К тому времени я уже получил много подтверждений словам Нэнси, что по вине Ригана испортились отношения в аппарате Белого дома, что он не допускает ко мне людей и требует, чтобы все шло через него. Его канцелярия находилась рядом с Овальным кабинетом, и он легко мог следить, чтобы все соблюдали это правило. Мне всегда нравился Дон с его типично ирландским чувством юмора, но порядки, которые он установил в Белом доме, меня не устраивали.
В течение предыдущего, 1986 года Дон Риган несколько раз говорил мне, что хочет уйти с государственной службы, а в ноябре подал прошение об отставке. Но когда поднялся шум вокруг дела "Иранконтрас", он сказал, что подождет пока уходить, иначе может создаться впечатление, что он чувствует за собой вину. Я вполне понимал его точку зрения и согласился, чтобы он остался. В то же время начал подбирать ему преемника.
В середине февраля 1987 года, за несколько дней до опубликования выводов комиссии Тауэра, меня буквально стали бомбардировать жалобами на Дона Ригана.
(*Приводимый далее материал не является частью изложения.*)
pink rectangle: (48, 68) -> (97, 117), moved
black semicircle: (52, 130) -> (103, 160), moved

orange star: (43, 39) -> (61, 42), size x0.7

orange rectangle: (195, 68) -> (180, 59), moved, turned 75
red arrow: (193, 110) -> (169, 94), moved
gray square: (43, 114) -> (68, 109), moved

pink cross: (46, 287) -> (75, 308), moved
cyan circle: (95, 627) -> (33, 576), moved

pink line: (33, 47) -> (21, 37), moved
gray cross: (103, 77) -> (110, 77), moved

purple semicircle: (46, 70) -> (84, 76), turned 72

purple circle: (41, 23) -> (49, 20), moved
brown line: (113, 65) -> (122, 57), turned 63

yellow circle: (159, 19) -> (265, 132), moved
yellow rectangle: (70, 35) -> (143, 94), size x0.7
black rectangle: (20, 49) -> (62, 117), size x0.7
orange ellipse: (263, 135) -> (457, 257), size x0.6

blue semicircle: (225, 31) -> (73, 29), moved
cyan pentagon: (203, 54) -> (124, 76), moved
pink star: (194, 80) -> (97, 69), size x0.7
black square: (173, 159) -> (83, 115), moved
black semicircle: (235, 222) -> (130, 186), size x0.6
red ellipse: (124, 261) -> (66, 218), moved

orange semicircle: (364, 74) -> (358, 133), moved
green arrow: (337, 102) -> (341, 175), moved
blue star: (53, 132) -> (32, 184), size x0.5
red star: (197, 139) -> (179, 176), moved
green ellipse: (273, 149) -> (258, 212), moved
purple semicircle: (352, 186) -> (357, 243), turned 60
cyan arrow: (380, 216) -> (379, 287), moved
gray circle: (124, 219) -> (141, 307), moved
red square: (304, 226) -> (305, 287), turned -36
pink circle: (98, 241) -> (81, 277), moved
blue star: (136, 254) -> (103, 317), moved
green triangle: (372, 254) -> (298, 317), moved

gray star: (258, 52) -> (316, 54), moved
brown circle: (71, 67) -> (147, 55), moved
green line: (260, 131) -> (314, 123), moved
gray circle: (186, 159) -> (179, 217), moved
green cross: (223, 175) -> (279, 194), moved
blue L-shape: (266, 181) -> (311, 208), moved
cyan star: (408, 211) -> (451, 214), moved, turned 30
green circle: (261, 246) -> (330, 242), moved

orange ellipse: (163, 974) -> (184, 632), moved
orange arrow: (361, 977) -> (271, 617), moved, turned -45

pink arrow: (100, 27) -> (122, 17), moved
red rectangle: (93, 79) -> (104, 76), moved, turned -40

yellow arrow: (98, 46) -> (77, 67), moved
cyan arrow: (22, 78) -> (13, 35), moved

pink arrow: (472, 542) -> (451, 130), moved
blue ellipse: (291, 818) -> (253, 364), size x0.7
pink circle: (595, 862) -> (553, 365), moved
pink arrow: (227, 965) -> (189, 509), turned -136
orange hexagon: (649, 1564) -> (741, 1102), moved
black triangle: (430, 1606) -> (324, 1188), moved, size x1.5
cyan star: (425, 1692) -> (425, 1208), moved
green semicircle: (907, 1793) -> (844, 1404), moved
Он якобы утверждал, что своим назначением на пост директора по связям Белого дома Джек Кёлер обязан Нэнси. (Кёлер снял свою кандидатуру на этот пост после того, как в печать проникли сведения о том, что мальчиком, в возрасте десяти лет, он вступил в организацию "Гитлер-югенд".) Запись в дневнике за 22 февраля: "Ну хватит! Нэнси даже незнакома с Кёлером и не имеет к его назначению ни малейшего отношения". На следующий день после обычной утренней пятиминутки аппарата Белого дома и совещания Совета национальной безопасности Дон пришел в Овальный кабинет. Я сказал ему, что, по-моему, ему пора уходить. Мы договорились, что он уйдет, как только я подберу ему преемника и будет опубликован доклад комиссии Тауэра.